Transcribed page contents

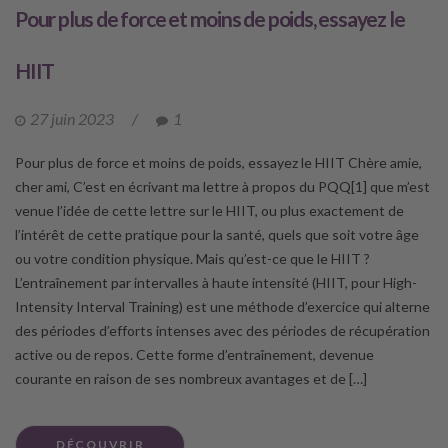
Pour plus de force et moins de poids, essayez le
HIIT
27 juin 2023
/
1
Pour plus de force et moins de poids, essayez le HIIT Chère amie,
cher ami, C’est en écrivant ma lettre à propos du PQQ[1] que m’est
venue l’idée de cette lettre sur le HIIT, ou plus exactement de
l’intérêt de cette pratique pour la santé, quels que soit votre âge
ou votre condition physique. Mais qu’est-ce que le HIIT ?
L’entraînement par intervalles à haute intensité (HIIT, pour High-
Intensity Interval Training) est une méthode d’exercice qui alterne
des périodes d’efforts intenses avec des périodes de récupération
active ou de repos. Cette forme d’entraînement, devenue
courante en raison de ses nombreux avantages et de […]
DÉCOUVRIR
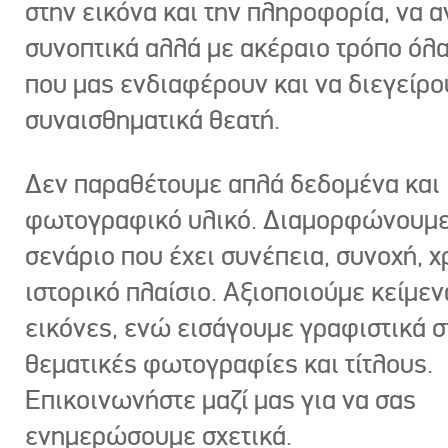
στην εικόνα και την πληροφορία, να 
συνοπτικά αλλά με ακέραιο τρόπο όλα
που μας ενδιαφέρουν και να διεγείρ
συναισθηματικά θεατή.
Δεν παραθέτουμε απλά δεδομένα και
φωτογραφικό υλικό. Διαμορφώνουμε
σενάριο που έχει συνέπεια, συνοχή, χ
ιστορικό πλαίσιο. Αξιοποιούμε κείμεν
εικόνες, ενώ εισάγουμε γραφιστικά στ
θεματικές φωτογραφίες και τίτλους.
Επικοινωνήστε μαζί μας για να σας
ενημερώσουμε σχετικά.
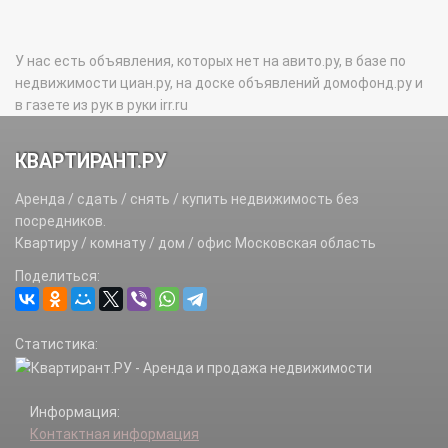
У нас есть объявления, которых нет на авито.ру, в базе по
недвижимости циан.ру, на доске объявлений домофонд.ру и
в газете из рук в руки irr.ru
КВАРТИРАНТ.РУ
Аренда / сдать / снять / купить недвижимость без
посредников.
Квартиру / комнату / дом / офис Московская область
Поделиться:
Статистика:
Информация:
Контактная информация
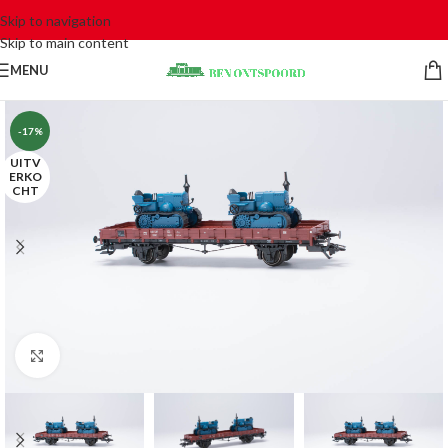
Skip to navigation
Skip to main content
MENU
-17%
UITV
ERKO
CHT
Click to enlarge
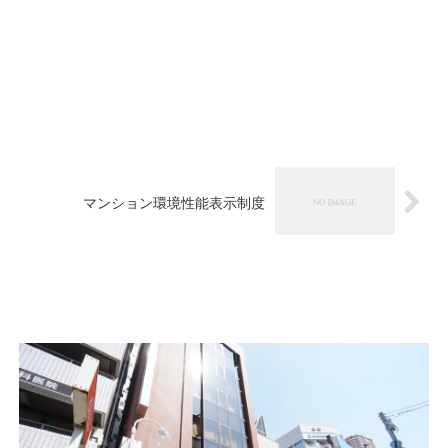
マンション環境性能表示制度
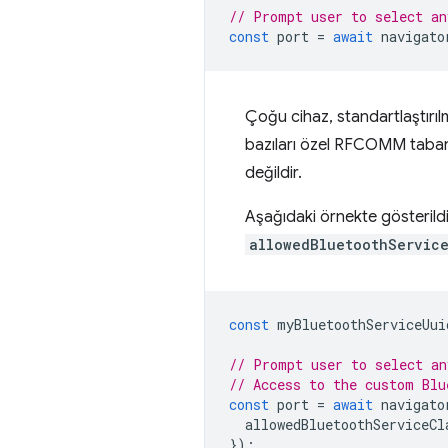
// Prompt user to select an
const
port
=
await
navigato
Çoğu cihaz, standartlaştırılm
bazıları özel RFCOMM tabanlı 
değildir.
Aşağıdaki örnekte gösterild
allowedBluetoothService
const
myBluetoothServiceUui
// Prompt user to select an
// Access to the custom Blu
const
port
=
await
navigato
allowedBluetoothServiceCl
});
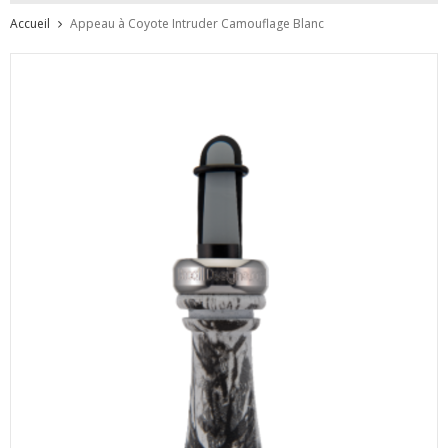
Accueil
Appeau à Coyote Intruder Camouflage Blanc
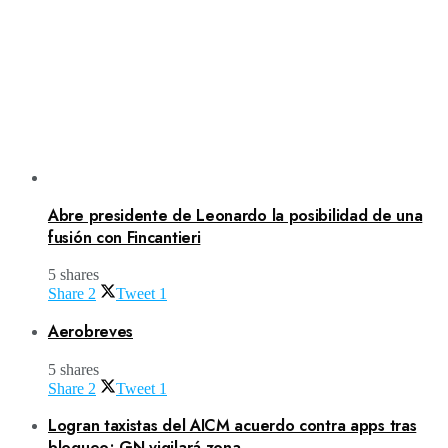
Abre presidente de Leonardo la posibilidad de una
fusión con Fincantieri
5 shares
Share
2
Tweet
1
Aerobreves
5 shares
Share
2
Tweet
1
Logran taxistas del AICM acuerdo contra apps tras
bloqueo; GN vigilará zona.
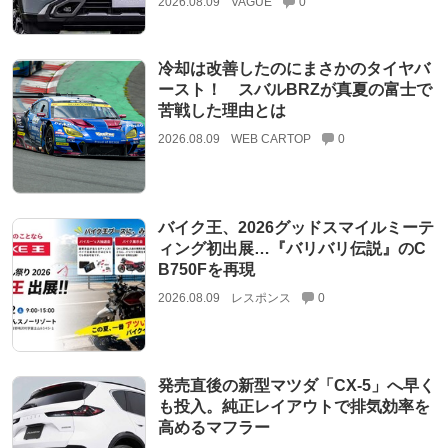
2026.08.09
VAGUE
0
冷却は改善したのにまさかのタイヤバ
ースト！ スバルBRZが真夏の富士で
苦戦した理由とは
2026.08.09
WEB CARTOP
0
バイク王、2026グッドスマイルミーテ
ィング初出展…『バリバリ伝説』のC
B750Fを再現
2026.08.09
レスポンス
0
発売直後の新型マツダ「CX-5」へ早く
も投入。純正レイアウトで排気効率を
高めるマフラー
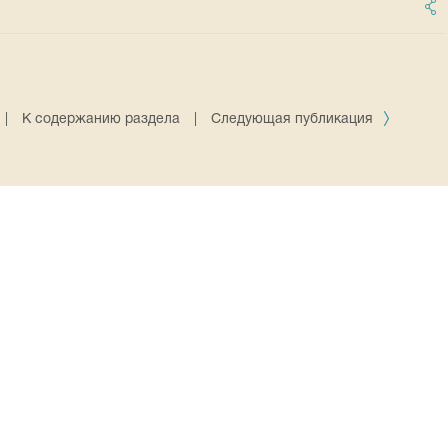
|
К содержанию раздела
|
Следующая публикация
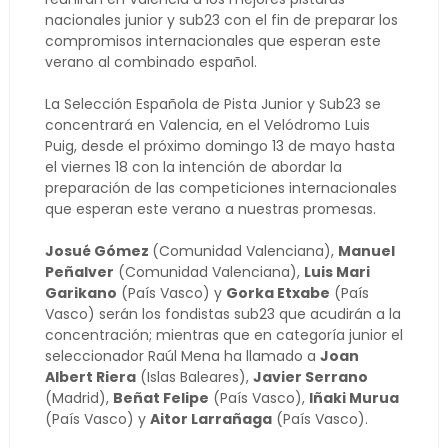
nacionales junior y sub23 con el fin de preparar los
compromisos internacionales que esperan este
verano al combinado español.
La Selección Española de Pista Junior y Sub23 se
concentrará en Valencia, en el Velódromo Luis
Puig, desde el próximo domingo 13 de mayo hasta
el viernes 18 con la intención de abordar la
preparación de las competiciones internacionales
que esperan este verano a nuestras promesas.
Josué Gómez
(Comunidad Valenciana),
Manuel
Peñalver
(Comunidad Valenciana),
Luis Mari
Garikano
(País Vasco) y
Gorka Etxabe
(País
Vasco) serán los fondistas sub23 que acudirán a la
concentración; mientras que en categoría junior el
seleccionador Raúl Mena ha llamado a
Joan
Albert Riera
(Islas Baleares),
Javier Serrano
(Madrid),
Beñat Felipe
(País Vasco),
Iñaki Murua
(País Vasco) y
Aitor Larrañaga
(País Vasco).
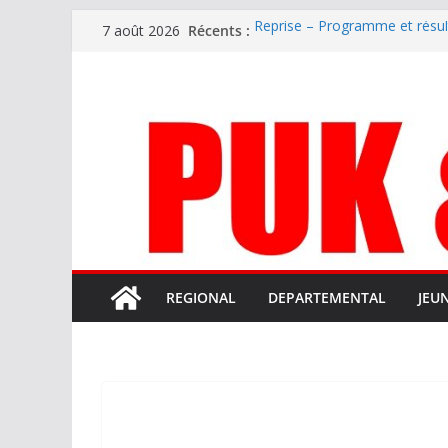
Passer
Récents :
Reprise – Programme et résu
7 août 2026
au
Annonce – Le FC LOURDES rec
National – La Bigorre bien pr
contenu
Mercato – SARRANCOLIN enc
Mercato – Le gardien qui a di
terrain d’expression au HOFC
REGIONAL
DEPARTEMENTAL
JEU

• _THE PROBLEM_
Would you output all of the entries above exactly, keeping the pictures out?

• _RESPONSE AREA_
Pour plus de force et moins de poids, essayez le
HIIT
27 juin 2023
/
1
Pour plus de force et moins de poids, essayez le HIIT Chère amie,
cher ami, C’est en écrivant ma lettre à propos du PQQ[1] que m’est
venue l’idée de cette lettre sur le HIIT, ou plus exactement de
l’intérêt de cette pratique pour la santé, quels que soit votre âge
ou votre condition physique. Mais qu’est-ce que le HIIT ?
L’entraînement par intervalles à haute intensité (HIIT, pour High-
Intensity Interval Training) est une méthode d’exercice qui alterne
des périodes d’efforts intenses avec des périodes de récupération
active ou de repos. Cette forme d’entraînement, devenue
courante en raison de ses nombreux avantages et de […]
DÉCOUVRIR
στην εικόνα και την πληροφορία, να 
συνοπτικά αλλά με ακέραιο τρόπο όλα
που μας ενδιαφέρουν και να διεγείρ
συναισθηματικά θεατή.
Δεν παραθέτουμε απλά δεδομένα και
φωτογραφικό υλικό. Διαμορφώνουμε
σενάριο που έχει συνέπεια, συνοχή, χ
ιστορικό πλαίσιο. Αξιοποιούμε κείμεν
εικόνες, ενώ εισάγουμε γραφιστικά στ
θεματικές φωτογραφίες και τίτλους.
Επικοινωνήστε μαζί μας για να σας
ενημερώσουμε σχετικά.
У нас есть объявления, которых нет на авито.ру, в базе по
недвижимости циан.ру, на доске объявлений домофонд.ру и
в газете из рук в руки irr.ru
КВАРТИРАНТ.РУ
Аренда / сдать / снять / купить недвижимость без
посредников.
Квартиру / комнату / дом / офис Московская область
Поделиться:
Статистика:
Информация:
Контактная информация
Skip to navigation
Skip to main content
MENU
-17%
UITV
ERKO
CHT
Click to enlarge
マンション環境性能表示制度
// Prompt user to select an
const
port
=
await
navigato
Çoğu cihaz, standartlaştırılm
bazıları özel RFCOMM tabanlı 
değildir.
Aşağıdaki örnekte gösterild
allowedBluetoothService
const
myBluetoothServiceUui
// Prompt user to select an
// Access to the custom Blu
const
port
=
await
navigato
allowedBluetoothServiceCl
});
Accueil
Appeau à Coyote Intruder Camouflage Blanc
Abre presidente de Leonardo la posibilidad de una
fusión con Fincantieri
5 shares
Share
2
Tweet
1
Aerobreves
5 shares
Share
2
Tweet
1
Logran taxistas del AICM acuerdo contra apps tras
bloqueo; GN vigilará zona.
2026.08.09
VAGUE
0
冷却は改善したのにまさかのタイヤバ
ースト！ スバルBRZが真夏の富士で
苦戦した理由とは
2026.08.09
WEB CARTOP
0
バイク王、2026グッドスマイルミーテ
ィング初出展…『バリバリ伝説』のC
B750Fを再現
2026.08.09
レスポンス
0
発売直後の新型マツダ「CX-5」へ早く
も投入。純正レイアウトで排気効率を
高めるマフラー
|
К содержанию раздела
|
Следующая публикация
nacionales junior y sub23 con el fin de preparar los
compromisos internacionales que esperan este
verano al combinado español.
La Selección Española de Pista Junior y Sub23 se
concentrará en Valencia, en el Velódromo Luis
Puig, desde el próximo domingo 13 de mayo hasta
el viernes 18 con la intención de abordar la
preparación de las competiciones internacionales
que esperan este verano a nuestras promesas.
Josué Gómez
(Comunidad Valenciana),
Manuel
Peñalver
(Comunidad Valenciana),
Luis Mari
Garikano
(País Vasco) y
Gorka Etxabe
(País
Vasco) serán los fondistas sub23 que acudirán a la
concentración; mientras que en categoría junior el
seleccionador Raúl Mena ha llamado a
Joan
Albert Riera
(Islas Baleares),
Javier Serrano
(Madrid),
Beñat Felipe
(País Vasco),
Iñaki Murua
(País Vasco) y
Aitor Larrañaga
(País Vasco).
Passer
Récents :
Reprise – Programme et résu
7 août 2026
au
Annonce – Le FC LOURDES rec
National – La Bigorre bien pr
contenu
Mercato – SARRANCOLIN enc
Mercato – Le gardien qui a di
terrain d’expression au HOFC
REGIONAL
DEPARTEMENTAL
JEU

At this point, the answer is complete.